In January 2013 Wiktoria was born. Stem cells extracted from her umbilical cord blood were delivered to the laboratory of the Polish Stem Cell Bank (PBKM). The parents were looking forward to learn the results of the specialised tests. Everybody was relieved when it turned out that the blood collected at their daughter's delivery was compliant with Kacper's. Three weeks later the transplantation was performed. Everything went well, the boy was conscious for most of the time. The results of the examination carried out 30 days later, confirmed that the transplant had been accepted and the number of leucocytes was normal. 'We called our daughter Wiktoria (Victory), to honour the fact, that there was a full compliance of stem cells. We thought of it as a gift from God,' recalls Kacper's mum. After the transplantation, Kacper started to recover and could be discharged from hospital. Now he is at home, with his family. In January he went back to school and saw his friends, whom he had missed so much.

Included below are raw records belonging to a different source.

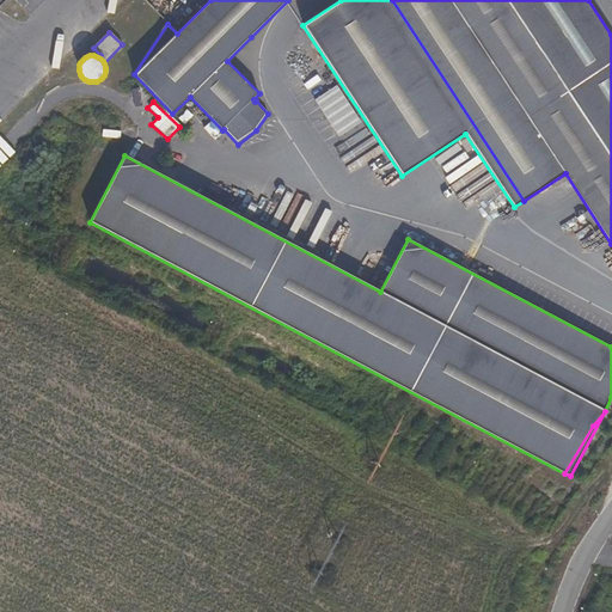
All buildings are outlined.
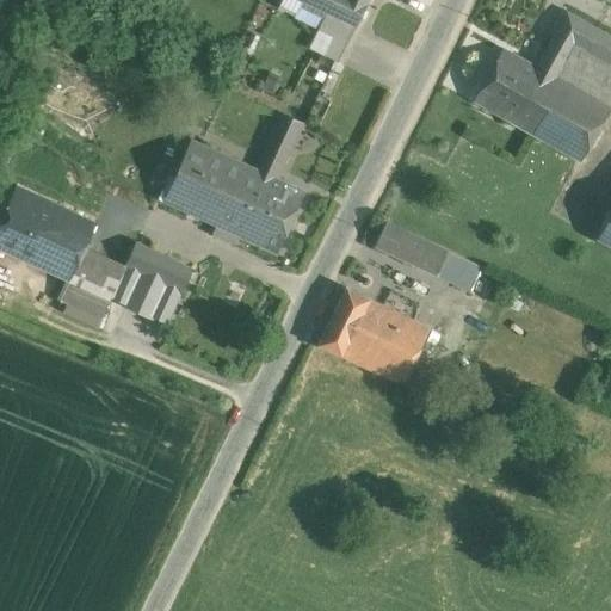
[(360,0),(298,0),(326,13),(353,26),(355,26),(366,2),(360,0)]
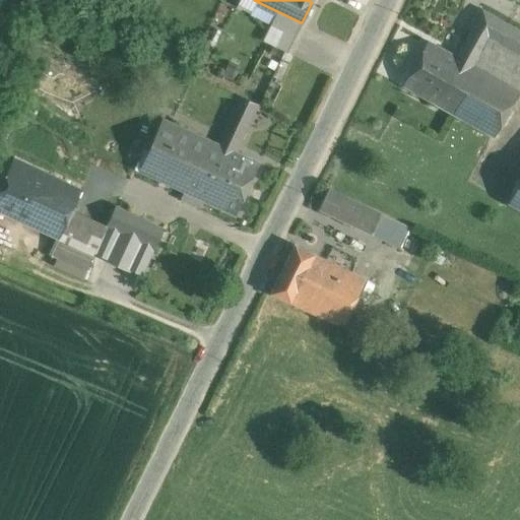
[(519,30),(481,9),(455,56),(475,68),(450,113),(493,137),(519,88),(519,30)]
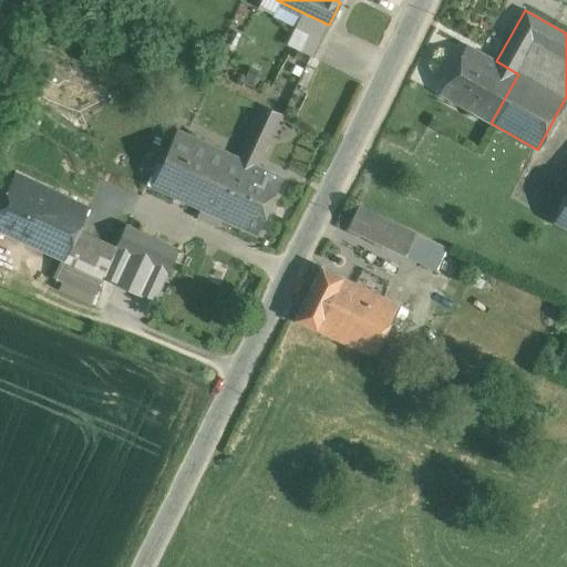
[(328,24),(302,12),(295,28),(320,41),(328,24)]
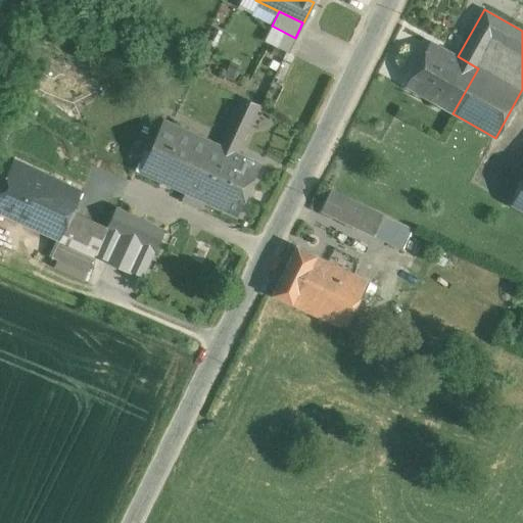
[(295,38),(272,26),(265,40),(288,52),(295,38)]
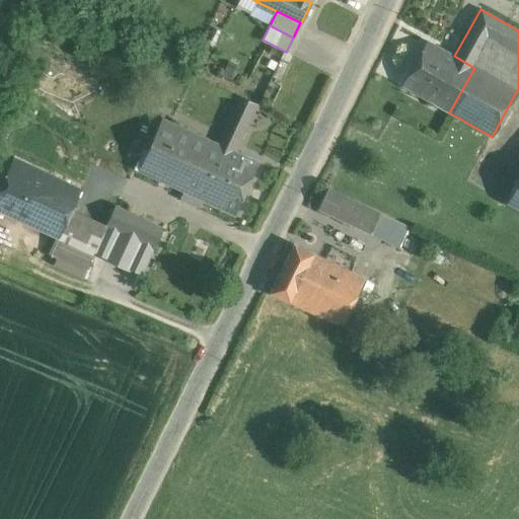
[(454,56),(426,41),(401,85),(449,113),(474,68),(454,56)]
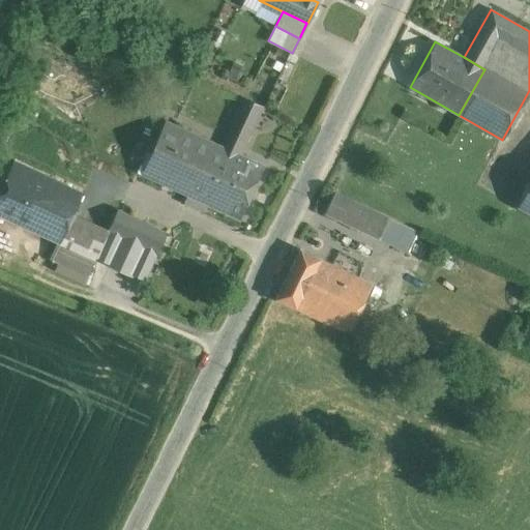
[(243,98),(224,140),(221,146),(239,155),(262,106),(243,98)]
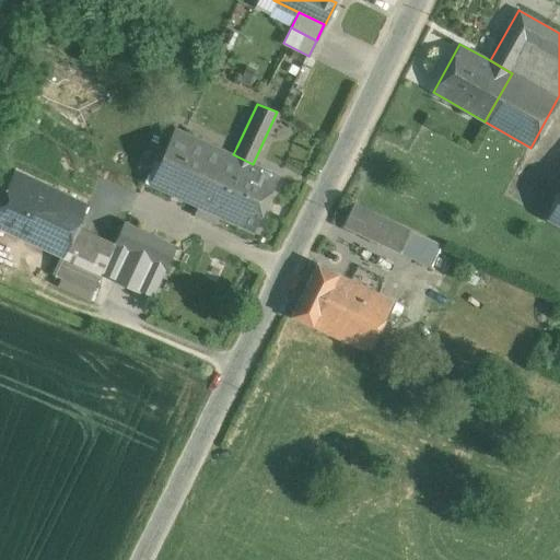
[(233,154),(174,128),(149,184),(207,210),(233,154)]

'We are glad that Kacper's parents entrusted PBKM with Wiktoria's precious blood. There is nothing more satisfying in our work than helping to save a child's life,' says Dr Tomasz Baran of The Polish Stem Cell Bank. Over 35,000 umbilical cord blood transplantations in children and adults have been carried out in the world. In Poland, so far dozens of transplantations, mainly in children, have been performed. As much as 10 of them used blood collected and stored by the Polish Stem Cell Bank; the rest were used with blood from foreign public banks. In September 2012, the European Parliament adopted a resolution on voluntary and unpaid donation of tissues and cells (among others, from umbilical cord blood). Therefore, emphasising the need to establish both public and family umbilical cord blood banks in every member state.